Giants fans are very familiar with outgoing defensive coordinator and interim head coach Steve Spagnuolo. As a reminder, he was an assistant defensive coach under legendary defensive coordinator Jim Johnson in Philadelphia for eight seasons. Johnson was known for his blitzes, pioneering double A-gap blitz looks and other types of exotic delayed blitzes from safeties and other overload looks before the snap that wrecked havoc on the 5- and 7-step passing schemes of the era.

Throughout Spagnuolo’s coaching career (New York Giants, obviously, but don’t forget St. Louis Rams head coach, New Orleans Saints defensive coordinator, Baltimore Ravens defensive assistant) the amount of pressure he has brought via the blitz has varied, but many of Johnson’s schemes were backbones of his attack.

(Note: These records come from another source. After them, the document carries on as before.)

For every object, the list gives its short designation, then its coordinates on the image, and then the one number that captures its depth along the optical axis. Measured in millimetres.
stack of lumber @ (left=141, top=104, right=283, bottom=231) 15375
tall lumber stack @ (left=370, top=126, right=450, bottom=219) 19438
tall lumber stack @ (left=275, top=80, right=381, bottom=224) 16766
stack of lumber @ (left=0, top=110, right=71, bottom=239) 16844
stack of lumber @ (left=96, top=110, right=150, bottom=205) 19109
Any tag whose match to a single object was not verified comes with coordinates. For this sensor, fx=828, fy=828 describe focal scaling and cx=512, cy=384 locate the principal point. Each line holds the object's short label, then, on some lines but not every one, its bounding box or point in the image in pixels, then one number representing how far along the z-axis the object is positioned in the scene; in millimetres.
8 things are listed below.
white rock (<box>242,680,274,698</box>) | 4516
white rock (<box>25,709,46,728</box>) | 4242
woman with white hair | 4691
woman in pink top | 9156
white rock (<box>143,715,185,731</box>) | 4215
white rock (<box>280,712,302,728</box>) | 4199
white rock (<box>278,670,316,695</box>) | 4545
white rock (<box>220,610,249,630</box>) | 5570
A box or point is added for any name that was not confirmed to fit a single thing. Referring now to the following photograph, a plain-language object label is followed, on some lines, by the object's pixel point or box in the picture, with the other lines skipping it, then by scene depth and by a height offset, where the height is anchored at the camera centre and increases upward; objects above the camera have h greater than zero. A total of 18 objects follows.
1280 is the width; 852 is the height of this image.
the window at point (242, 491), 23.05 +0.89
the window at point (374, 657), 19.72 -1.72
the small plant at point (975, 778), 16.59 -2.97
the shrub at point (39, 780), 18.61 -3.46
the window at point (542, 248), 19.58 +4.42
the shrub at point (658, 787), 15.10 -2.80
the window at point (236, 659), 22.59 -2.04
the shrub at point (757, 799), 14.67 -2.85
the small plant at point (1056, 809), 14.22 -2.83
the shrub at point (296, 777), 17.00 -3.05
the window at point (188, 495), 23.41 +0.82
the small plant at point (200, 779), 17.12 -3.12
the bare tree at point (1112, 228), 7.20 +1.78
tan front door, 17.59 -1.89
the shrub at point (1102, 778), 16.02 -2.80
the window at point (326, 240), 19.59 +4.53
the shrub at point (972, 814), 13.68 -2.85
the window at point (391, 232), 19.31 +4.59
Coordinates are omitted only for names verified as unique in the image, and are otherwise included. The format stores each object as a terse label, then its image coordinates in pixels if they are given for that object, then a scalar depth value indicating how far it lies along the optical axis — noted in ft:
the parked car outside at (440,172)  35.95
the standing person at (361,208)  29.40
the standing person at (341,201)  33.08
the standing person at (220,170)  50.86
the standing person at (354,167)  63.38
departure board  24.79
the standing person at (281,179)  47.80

Fast forward to the 2017 season and Spagnuolo is back in Big Blue and coming off a strong 2016 season. His defense was, in his words, in “graduate school” in regards to understanding the schemes and concepts they could now run. This absolutely applied to the blitzes from the secondary, often delayed and originating from off the line of scrimmage. Their design centered on almost a one-two combination, in which a blitz look was shown on one side, and then a blitz would come from an unknown area on the opposite side. There was no better example of this than versus the Eagles in week three of 2017, a game that if the scales had tipped in the Giants’ favor, the entire season may have ended up on a starkly different trajectory. This was a 3rd-and-8 near the end of the second half, and a big stop by the Giants:

The clear front side distracting pressure (and resulting relatively complicated man coverage scheme) was coupled with the back side boundary safety blitz. Spagnuolo wanted the offense to react as it did with a protection slide to the initial pressure look, allowing one of his blitzers (Collins) to face a lesser quality blocker (RB Blount). This is an example of things that should work, and this game partially laid a foundation of how teams attacked Eagles quarterback Carson Wentz for the rest of the season.

Unfortunately, though, many of the secondary blitzes featured last year were not as successful. Spagnuolo featured secondary blitzes often, according to FO again, with a frequency rate of 14.7 percent, or 3rd highest in the league. They came from both safeties, outside cornerbacks and slot corner/nickel back positions.